Люди всегда так отвечают на вопрос «Как дела?», даже если сердце у них истекает кровью.
– Все к лучшему, – добавляет Беа, и если бы подобную банальность ляпнул кто-то другой, она сама бы взашей вытолкала их в угол бара: тайм-аут на десять минут для банальностей!
Но сегодня все только их и говорят.
– Сбавь темп, малыш, – уговаривает Беа, поглаживая его по шее.
– Я в норме, – твердит он.
И Робби, и Беа знают Генри достаточно хорошо, поэтому прекрасно понимают, что он врет. Они знают о его разбитом сердце. Им доводилось помогать ему пережить бури. Это самые лучшие люди в его жизни, те, кто помогает ему держаться или по крайней мере не дают развалиться на куски. Но сейчас трещин слишком много. Сейчас между их словами и ушами Генри, между их руками и его кожей разверзлась пропасть.
Они рядом, но кажется, что невыносимо далеко.
Генри поднимает взгляд, изучая лица друзей. Они выражают жалость и ни малейшего удивления. Осознание пронзает его ледяной иглой.
– Вы знали, что она не согласится.
Молчание длится чересчур долго. Беа и Робби обмениваются взглядами, словно решают, кто возьмет на себя инициативу, а потом Робби протягивает ему руку.
– Генри…
Тот шарахается назад.
– Вы знали!
Он вскакивает, едва не сшибив столик.
Беа сочувственно хмурится:
– Ну же, присядь…
– Нет. Нет. Нет.
– Подожди, – говорит Робби, пытаясь его успокоить, – я провожу тебя домой.
Но Генри невыносимо видеть, как Робби на него смотрит, он трясет головой, хотя от этого расплывается картинка перед глазами.
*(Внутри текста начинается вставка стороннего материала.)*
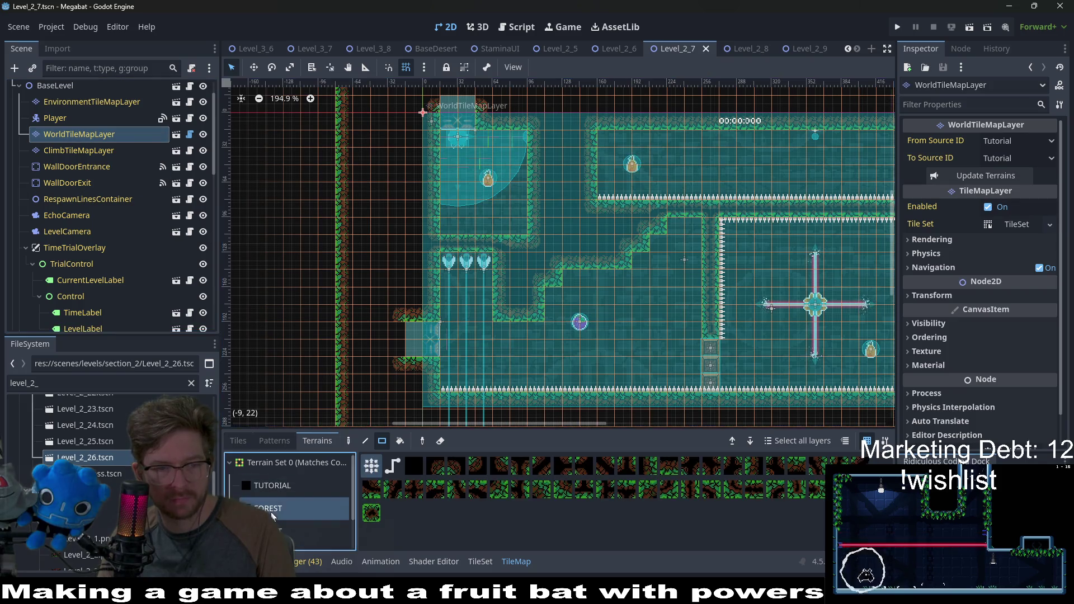
drag(508, 211, 508, 211)
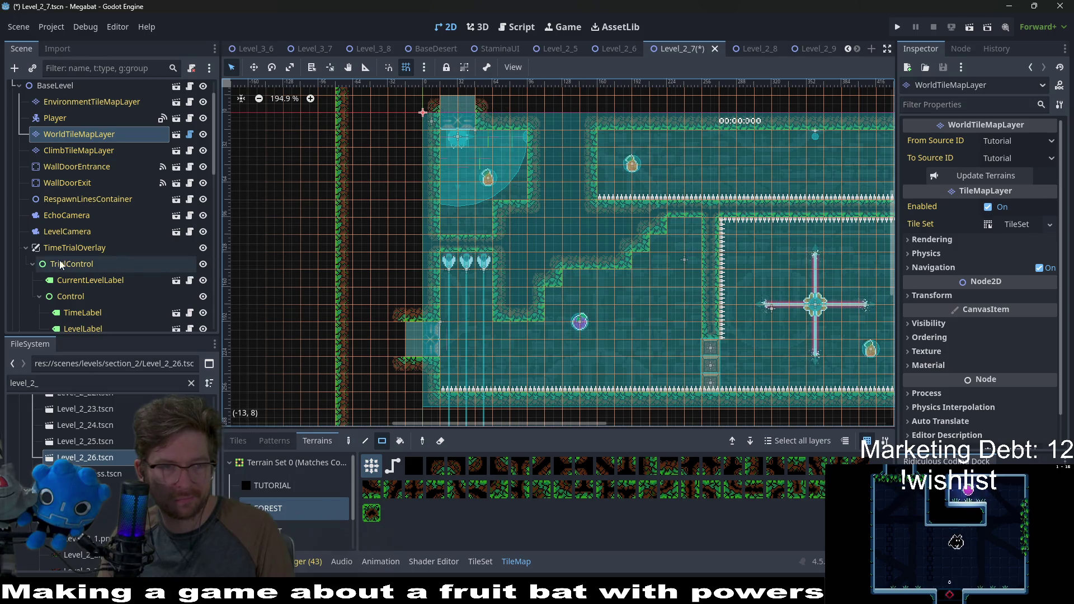
scroll(64, 254, down, 4)
Select the Fruit teleport fruit in the starting shaft and switch to Move mode
click(53, 290)
scroll(549, 189, up, 5)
– Нет, – противится он, – я хочу побыть один.
Самая большая ложь в его жизни.
Но Робби убирает руку, Беа качает головой, и они отпускают Генри.
Он слишком трезв.
Генри отправляется в винный магазин и покупает бутылку водки. Продавец взирает на него так, будто с Генри уже хватит и одновременно ему определенно требуется выпивка.
Когда начинается дождь, Генри откручивает крышку зубами. В кармане звонит телефон: наверное, Беа или Робби. Больше все равно некому.
Не обращая внимания на звонок, Генри задерживает дыхание. Говорит себе, что, если позвонят снова, он ответит. Если позвонят снова, он признается, что ему плохо. Но телефон молчит.
Генри не винит друзей за это, особенно сейчас, после произошедшего. Он знает, как тяжело с ним общаться, знает, что должен был предвидеть, должен был…
Бутылка выскальзывает из руки и разбивается о тротуар. Надо бы оставить ее там, но Генри не может. Он тянется собрать осколки, теряет равновесие и, пытаясь подняться, натыкается на битое стекло.
Это больно, конечно же, больно, но боль слегка приглушает водка, тиски горя, разбитое сердце и все остальное.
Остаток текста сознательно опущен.